Farewell, My Queen, the new film from Benoît Jacquot, showing at Seven Gables in Seattle, is lush and atmospheric. Based on Chantal Thomas’s 2003 novel, it focuses on Marie Antoinette (played flawlessly by Diane Kruger) and her reader, Sidonie (a sultry and calculating Léa Seydoux), in the days immediately surrounding the build-up of the French Revolution and the storming of the Bastille.
At times the camera seems to become Sidonie, bouncing up and down as she weaves through the anxious crowd in the back quarters of Versailles. It follows her as she lounges in the palace gondola; as she reads the latest fashion magazines to the queen; as she attempts to wake the Duchess Gabrielle de Polignac (played with a series of withering glances and intense gazes by Virginie Ledoyen), the queen’s lover, who–incidentally–sleeps completely in the nude.
Kruger and Seydoux play their parts with such gravitas that Sidonie’s blind devotion to the queen makes sense: it is clearly Sidonie’s raison d’être. And Kruger’s Marie Antoinette is a fragile and complex woman, sometimes frivolous, sometimes sensible; utterly distraught, slightly tyrannical, helpless, determined.

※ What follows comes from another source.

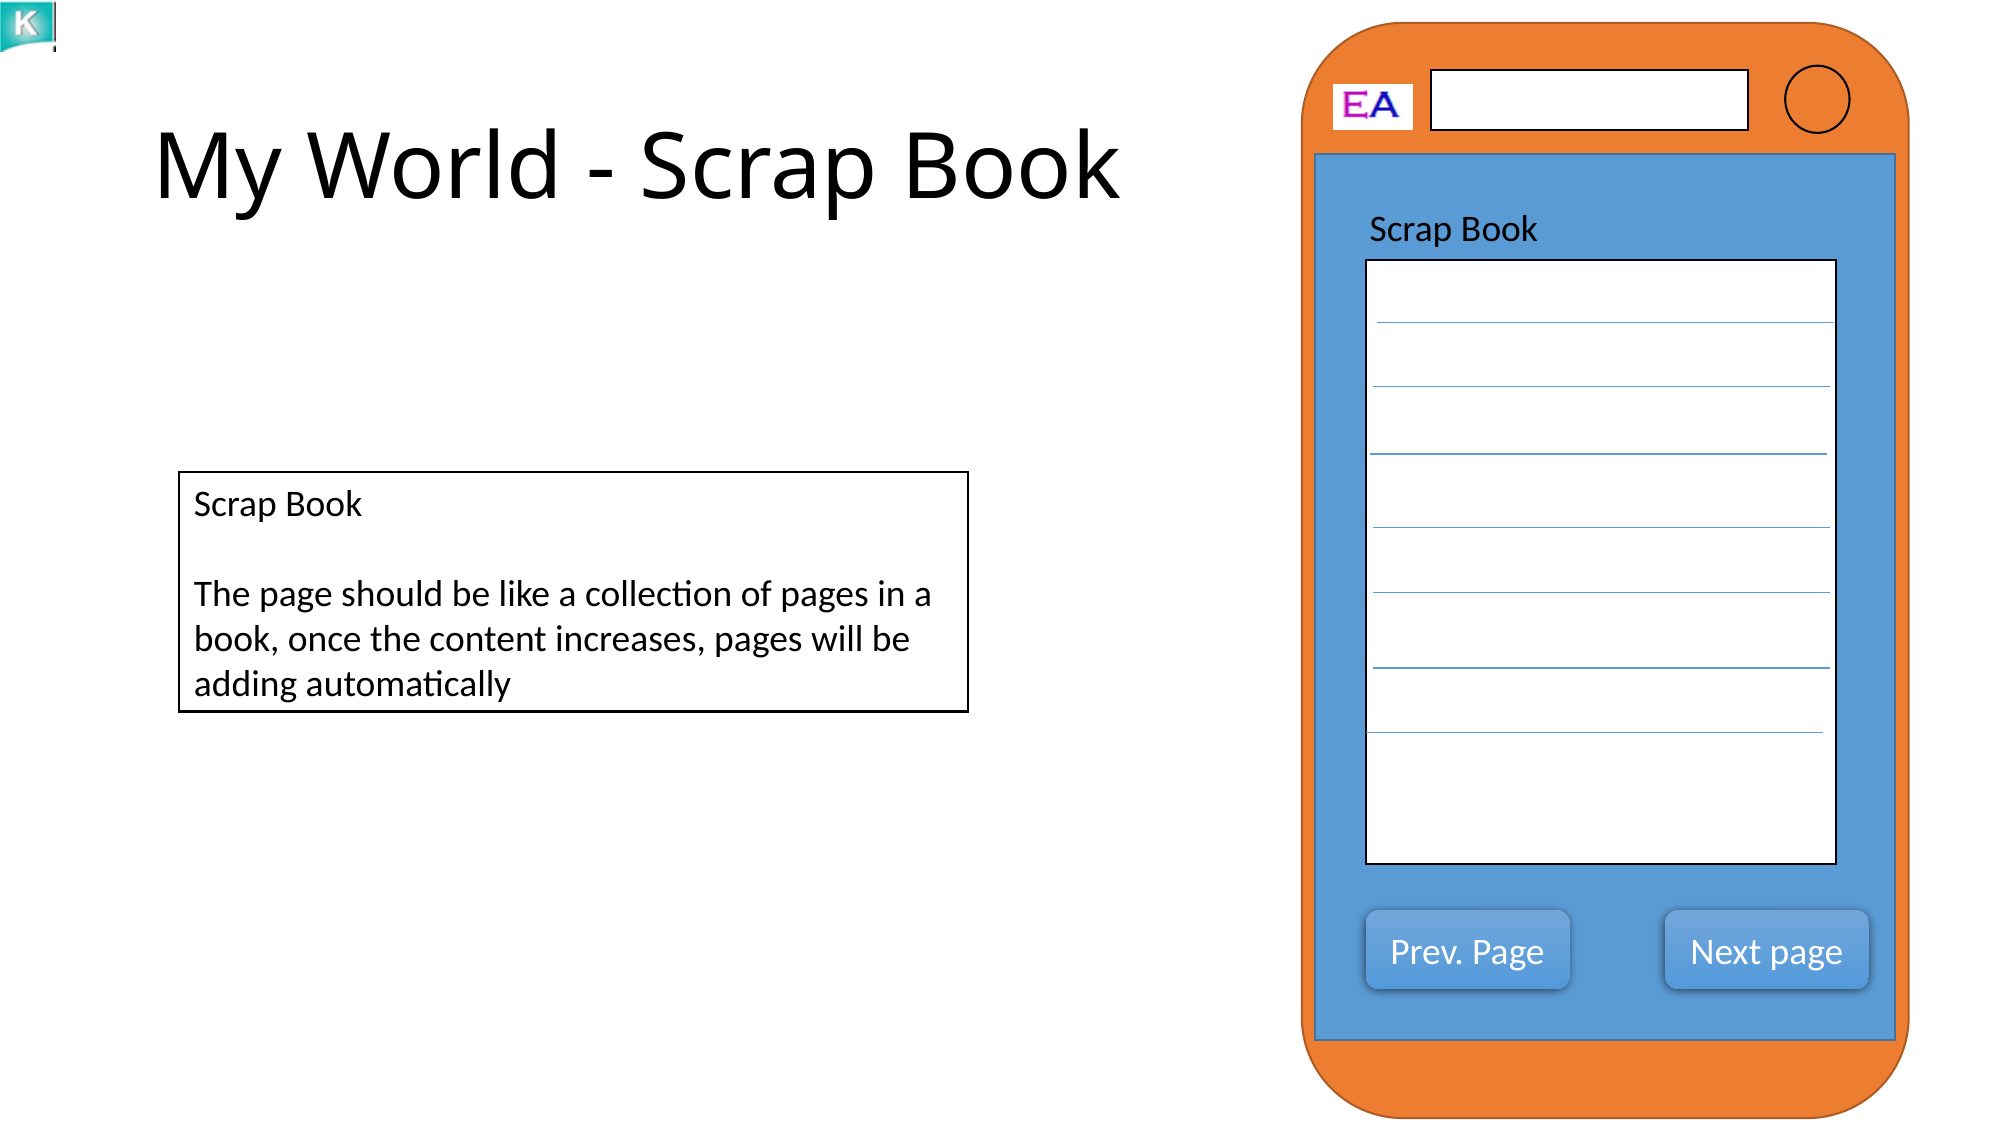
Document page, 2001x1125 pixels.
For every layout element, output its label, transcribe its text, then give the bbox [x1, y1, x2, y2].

Sidonie’s loyalty to the queen and desire to be close to her is only intensified by the news of the Revolution and the circulating hitlist. In attempting to ingratiate herself, Sidonie takes on a secret embroidery project for the queen, tries to anticipate what mood the queen will be in and what she’ll want to hear, and makes the ultimate sacrifice: acquiescing to risking her life by trading identities with the Duchess during an attempt to flee from Versailles.